From December 13, 2010 to December 24, 2010 Simonet wrote about digital policy for the well known newspaper Neue Zürcher Zeitung and for the IT Magazine Netzwoche he was interviewed as an expert on surveillance and privacy. In his own blog he often writes about digital policy, some posts were already overtaken by the students portal students.ch and the newspaper Tages-Anzeiger. He is a member of the committee for more transparency in politics and fought against the reintroduction of fixed book prizes as a member of the committee against expensive books.

Because of his nearness to music Simonet advocates a liberal copyright law which allows the free exchange of culture.
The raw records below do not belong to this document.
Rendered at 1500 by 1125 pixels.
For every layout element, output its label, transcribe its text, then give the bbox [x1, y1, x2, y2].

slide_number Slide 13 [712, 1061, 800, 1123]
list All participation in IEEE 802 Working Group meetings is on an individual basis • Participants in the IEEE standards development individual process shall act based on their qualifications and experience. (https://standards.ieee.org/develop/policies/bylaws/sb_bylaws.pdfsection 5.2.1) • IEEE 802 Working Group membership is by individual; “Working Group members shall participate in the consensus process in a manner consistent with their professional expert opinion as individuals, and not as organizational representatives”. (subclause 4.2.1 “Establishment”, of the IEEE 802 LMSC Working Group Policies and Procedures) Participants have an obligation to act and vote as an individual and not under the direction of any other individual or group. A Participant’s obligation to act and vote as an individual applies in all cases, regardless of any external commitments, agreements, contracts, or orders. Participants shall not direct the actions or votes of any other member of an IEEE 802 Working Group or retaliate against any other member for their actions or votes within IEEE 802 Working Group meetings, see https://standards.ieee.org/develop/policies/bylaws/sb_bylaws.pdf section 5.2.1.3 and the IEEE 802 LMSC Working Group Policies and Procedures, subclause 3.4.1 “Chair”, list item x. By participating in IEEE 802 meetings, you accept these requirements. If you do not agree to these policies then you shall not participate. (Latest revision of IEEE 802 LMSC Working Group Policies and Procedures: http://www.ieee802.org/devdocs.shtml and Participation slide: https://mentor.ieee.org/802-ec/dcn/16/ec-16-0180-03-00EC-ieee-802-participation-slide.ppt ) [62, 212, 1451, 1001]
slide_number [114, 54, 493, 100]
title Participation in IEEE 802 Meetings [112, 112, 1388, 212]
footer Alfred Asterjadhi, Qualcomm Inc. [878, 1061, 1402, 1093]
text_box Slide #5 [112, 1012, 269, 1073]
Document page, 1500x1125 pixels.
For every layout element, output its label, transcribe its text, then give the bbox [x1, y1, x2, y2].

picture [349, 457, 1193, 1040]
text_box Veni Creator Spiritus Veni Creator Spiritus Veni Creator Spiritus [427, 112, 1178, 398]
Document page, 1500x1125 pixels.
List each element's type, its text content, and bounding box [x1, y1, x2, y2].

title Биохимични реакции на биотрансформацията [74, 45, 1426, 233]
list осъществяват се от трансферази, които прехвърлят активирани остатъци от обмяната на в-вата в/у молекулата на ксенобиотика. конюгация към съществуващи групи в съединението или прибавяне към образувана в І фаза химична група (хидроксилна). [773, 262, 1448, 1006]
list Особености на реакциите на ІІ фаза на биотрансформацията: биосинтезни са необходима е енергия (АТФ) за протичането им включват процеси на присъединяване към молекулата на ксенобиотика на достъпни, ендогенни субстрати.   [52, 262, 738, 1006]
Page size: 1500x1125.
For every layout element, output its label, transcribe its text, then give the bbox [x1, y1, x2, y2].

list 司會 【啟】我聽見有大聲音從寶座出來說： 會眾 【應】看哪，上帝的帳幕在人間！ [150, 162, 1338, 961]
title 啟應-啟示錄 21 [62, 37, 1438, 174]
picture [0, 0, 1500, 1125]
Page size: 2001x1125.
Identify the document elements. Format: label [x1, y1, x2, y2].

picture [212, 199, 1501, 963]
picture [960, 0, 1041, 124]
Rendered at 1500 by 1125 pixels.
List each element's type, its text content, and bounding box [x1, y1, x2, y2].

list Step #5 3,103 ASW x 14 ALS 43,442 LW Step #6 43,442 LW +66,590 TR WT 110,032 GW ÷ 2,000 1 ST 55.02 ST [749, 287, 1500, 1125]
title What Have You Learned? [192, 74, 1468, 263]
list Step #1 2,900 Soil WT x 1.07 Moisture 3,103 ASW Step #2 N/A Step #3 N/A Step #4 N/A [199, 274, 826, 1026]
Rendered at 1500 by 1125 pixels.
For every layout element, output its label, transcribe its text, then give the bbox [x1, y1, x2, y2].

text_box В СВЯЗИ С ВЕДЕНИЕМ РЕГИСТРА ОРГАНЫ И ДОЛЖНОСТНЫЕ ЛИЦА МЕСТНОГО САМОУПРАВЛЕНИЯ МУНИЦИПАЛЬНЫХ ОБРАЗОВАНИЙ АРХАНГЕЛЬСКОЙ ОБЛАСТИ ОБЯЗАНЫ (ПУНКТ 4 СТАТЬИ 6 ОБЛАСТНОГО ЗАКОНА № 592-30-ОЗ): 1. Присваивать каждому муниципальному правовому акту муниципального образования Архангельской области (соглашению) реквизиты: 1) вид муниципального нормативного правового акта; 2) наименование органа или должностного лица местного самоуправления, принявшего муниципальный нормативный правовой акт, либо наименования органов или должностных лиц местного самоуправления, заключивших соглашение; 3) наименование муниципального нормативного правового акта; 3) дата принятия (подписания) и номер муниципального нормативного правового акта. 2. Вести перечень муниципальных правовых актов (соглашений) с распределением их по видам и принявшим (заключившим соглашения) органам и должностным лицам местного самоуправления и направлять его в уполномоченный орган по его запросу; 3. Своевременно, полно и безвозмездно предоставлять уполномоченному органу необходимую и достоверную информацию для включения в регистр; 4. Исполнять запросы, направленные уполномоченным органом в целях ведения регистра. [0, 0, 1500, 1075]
Therefore, the Swiss rapper Gimma attacked him in an open letter. Simonet answered in a blog post with the title «Das Internet ist kein Nazi-Regime» (the internet is not a Nazi regime).

== Others ==
Simonet is the contact person of the domain name wikileaks.ch on which the wikileaks website has been transferred on December 3, 2010. The domain and redirection have been set up by Pirate Party Switzerland due to a board decision on June 8, 2010. At the founding assembly of Pirate Parties International he represented PPS as a delegate, together with Pascal Gloor.